Dans sa nouvelle , Zweig précise également que le champion du monde est incapable de jouer à l'aveugle,ce qui se justifie d'un point de vue psychologique mais nuit un peu à la crédibilité du personnage.


Bellamy, le
Attention blaylock Juxtaposer "des cas d'illétrés capables de prodiges (faire des multiplications à 10 chiffres ou des racines n-ièmes de tête)." et "l'indien Ramanujan, étoile filante des mathématiques modernes, ayant lui aussi étudié seulement un livre", est presque une insulte (je sais, bien sûr, que ce n'était pas le but) à la mémoire de Ramanujan !

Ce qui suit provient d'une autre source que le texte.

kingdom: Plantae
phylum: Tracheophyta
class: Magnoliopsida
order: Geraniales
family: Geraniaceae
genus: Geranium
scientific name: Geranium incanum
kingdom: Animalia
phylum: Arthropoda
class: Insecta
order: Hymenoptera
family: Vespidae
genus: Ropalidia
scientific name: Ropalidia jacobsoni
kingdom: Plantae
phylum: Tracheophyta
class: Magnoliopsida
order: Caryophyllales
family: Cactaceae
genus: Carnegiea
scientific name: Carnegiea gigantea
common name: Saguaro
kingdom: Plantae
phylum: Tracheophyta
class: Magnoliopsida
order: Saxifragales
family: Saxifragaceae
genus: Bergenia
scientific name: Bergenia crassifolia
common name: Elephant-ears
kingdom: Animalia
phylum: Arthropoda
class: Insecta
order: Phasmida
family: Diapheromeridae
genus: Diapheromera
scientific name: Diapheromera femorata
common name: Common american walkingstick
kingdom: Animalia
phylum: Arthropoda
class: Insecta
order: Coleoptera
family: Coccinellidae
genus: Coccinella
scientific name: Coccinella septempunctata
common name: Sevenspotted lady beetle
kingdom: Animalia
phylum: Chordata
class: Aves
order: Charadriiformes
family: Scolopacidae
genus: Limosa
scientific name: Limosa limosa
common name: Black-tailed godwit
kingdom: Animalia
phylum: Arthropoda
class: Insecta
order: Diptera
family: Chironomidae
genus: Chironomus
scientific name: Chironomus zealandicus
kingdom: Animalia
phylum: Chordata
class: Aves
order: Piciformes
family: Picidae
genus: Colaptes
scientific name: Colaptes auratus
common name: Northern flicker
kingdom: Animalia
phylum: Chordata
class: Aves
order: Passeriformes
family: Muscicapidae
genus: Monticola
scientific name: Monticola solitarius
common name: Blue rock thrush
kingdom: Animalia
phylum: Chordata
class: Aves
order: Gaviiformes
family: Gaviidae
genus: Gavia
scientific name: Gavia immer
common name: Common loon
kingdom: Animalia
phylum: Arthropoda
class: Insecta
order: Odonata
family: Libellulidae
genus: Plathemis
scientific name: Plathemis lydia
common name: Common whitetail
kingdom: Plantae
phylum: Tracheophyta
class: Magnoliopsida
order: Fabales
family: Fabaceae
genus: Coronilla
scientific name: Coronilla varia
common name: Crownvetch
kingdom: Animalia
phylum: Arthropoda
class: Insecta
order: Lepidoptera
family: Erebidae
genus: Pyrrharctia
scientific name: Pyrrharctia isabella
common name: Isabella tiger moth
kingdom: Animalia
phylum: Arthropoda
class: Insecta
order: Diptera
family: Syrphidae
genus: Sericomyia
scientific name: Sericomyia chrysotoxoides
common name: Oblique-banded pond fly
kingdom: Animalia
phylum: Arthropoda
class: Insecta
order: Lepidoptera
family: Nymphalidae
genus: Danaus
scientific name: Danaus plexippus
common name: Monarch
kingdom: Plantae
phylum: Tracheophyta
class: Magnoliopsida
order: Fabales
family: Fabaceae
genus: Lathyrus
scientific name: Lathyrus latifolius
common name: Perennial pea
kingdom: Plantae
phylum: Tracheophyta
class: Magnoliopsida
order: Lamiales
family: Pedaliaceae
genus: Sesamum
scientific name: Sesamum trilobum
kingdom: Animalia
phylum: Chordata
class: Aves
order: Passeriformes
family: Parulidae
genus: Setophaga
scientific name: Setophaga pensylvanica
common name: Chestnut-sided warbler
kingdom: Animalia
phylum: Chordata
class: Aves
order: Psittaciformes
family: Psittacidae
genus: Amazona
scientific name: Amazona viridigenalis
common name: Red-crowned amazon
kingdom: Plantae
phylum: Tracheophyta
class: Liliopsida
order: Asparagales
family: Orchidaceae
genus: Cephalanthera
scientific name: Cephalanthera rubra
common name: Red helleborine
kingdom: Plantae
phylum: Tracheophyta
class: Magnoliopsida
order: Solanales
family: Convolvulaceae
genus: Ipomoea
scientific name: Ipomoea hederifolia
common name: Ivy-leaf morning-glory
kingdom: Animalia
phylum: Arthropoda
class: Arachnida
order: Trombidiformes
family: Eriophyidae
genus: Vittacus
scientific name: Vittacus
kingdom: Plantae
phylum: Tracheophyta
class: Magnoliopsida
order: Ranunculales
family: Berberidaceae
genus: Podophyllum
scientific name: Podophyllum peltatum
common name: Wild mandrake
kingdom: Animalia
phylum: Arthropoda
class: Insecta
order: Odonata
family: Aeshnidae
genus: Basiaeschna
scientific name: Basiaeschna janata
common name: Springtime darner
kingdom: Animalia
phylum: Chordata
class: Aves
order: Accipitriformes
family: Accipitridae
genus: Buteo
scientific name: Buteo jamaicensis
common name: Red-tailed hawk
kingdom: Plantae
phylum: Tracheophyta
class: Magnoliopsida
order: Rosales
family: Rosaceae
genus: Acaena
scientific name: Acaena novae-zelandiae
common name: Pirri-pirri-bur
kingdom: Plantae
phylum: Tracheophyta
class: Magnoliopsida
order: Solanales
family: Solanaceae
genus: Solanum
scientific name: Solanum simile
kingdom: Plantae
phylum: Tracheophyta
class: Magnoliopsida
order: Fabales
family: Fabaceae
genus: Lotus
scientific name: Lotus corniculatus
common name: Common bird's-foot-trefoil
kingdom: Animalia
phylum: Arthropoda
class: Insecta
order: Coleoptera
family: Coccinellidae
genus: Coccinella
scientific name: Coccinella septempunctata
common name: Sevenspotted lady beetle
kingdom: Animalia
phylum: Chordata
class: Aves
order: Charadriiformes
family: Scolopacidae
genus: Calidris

Ramanujan n'était en aucun cas un illétré, ayant même fréquenté une université indienne. Et il ne faut pas confondre grand mathématicien, et calculateur prodige (Par exemple Dahse). Beaucoup de mathématicien ne sont pas spécialement doué pour le calcul !


Bellamy, le
Par contre, à me relire, j'ai l'impression d'être moi-même un illettré...


JMC, le
Exact Bellamy Et aussi, il n'y a pas confrontation d'idées, c'est tout de même différent.

On peut avoir un prodige qui trouve 50 diag de combinaisons très complexe en très peu de temps mais qui néanmoins, ne pourra peut être pas battre un joueur de niveau Maitre.




JMC, le
Bah nan..dis pas ca Bellamy, je t'ai compris moi, ca m'inquiète :-) 


Ramanujan n'avait pas d'éducation ''classique'' Il n'avait pas le cursus universitaire habituel qu'on attendait des mathématiciens de l'époque (doctorat, etc...). Ce qui faisait à la fois sa force (son originalité) et sa faiblesse.



Il a sorti une énorme quantité de formules sans démonstration aucune, ce que beaucoup considèrent comme une hérésie. Un mathématicien doit prouver que ce qu'il affirme est vrai. Ramanujan disait que les formules lui étaient soufflées par la déesse Vishnu (ou une autre, je sais plus) pendant son sommeil. Pas exactement la méthodologie rigoureuse de Hardy ou autres.



Le plus génial, c'est que dans le lot, la grande majorité de ces formules fonctionnaient, seules quelques rares étaient fausses.



JMC, le
Oui, Blaylock Le sentiment qu'il se basait sur un compromis intuition et verification, peut etre supposait il que lorsque les deux compromis sont suffisants, cela suffisait a se dire que c'est exact sans avoir besoin de démontrer.

Un peu comme un grand maitre qui joue un sacrifice de pion pour ouvrir les lignes, il n'a pas tout calculé mais il sait néanmoins que c'est le coup juste.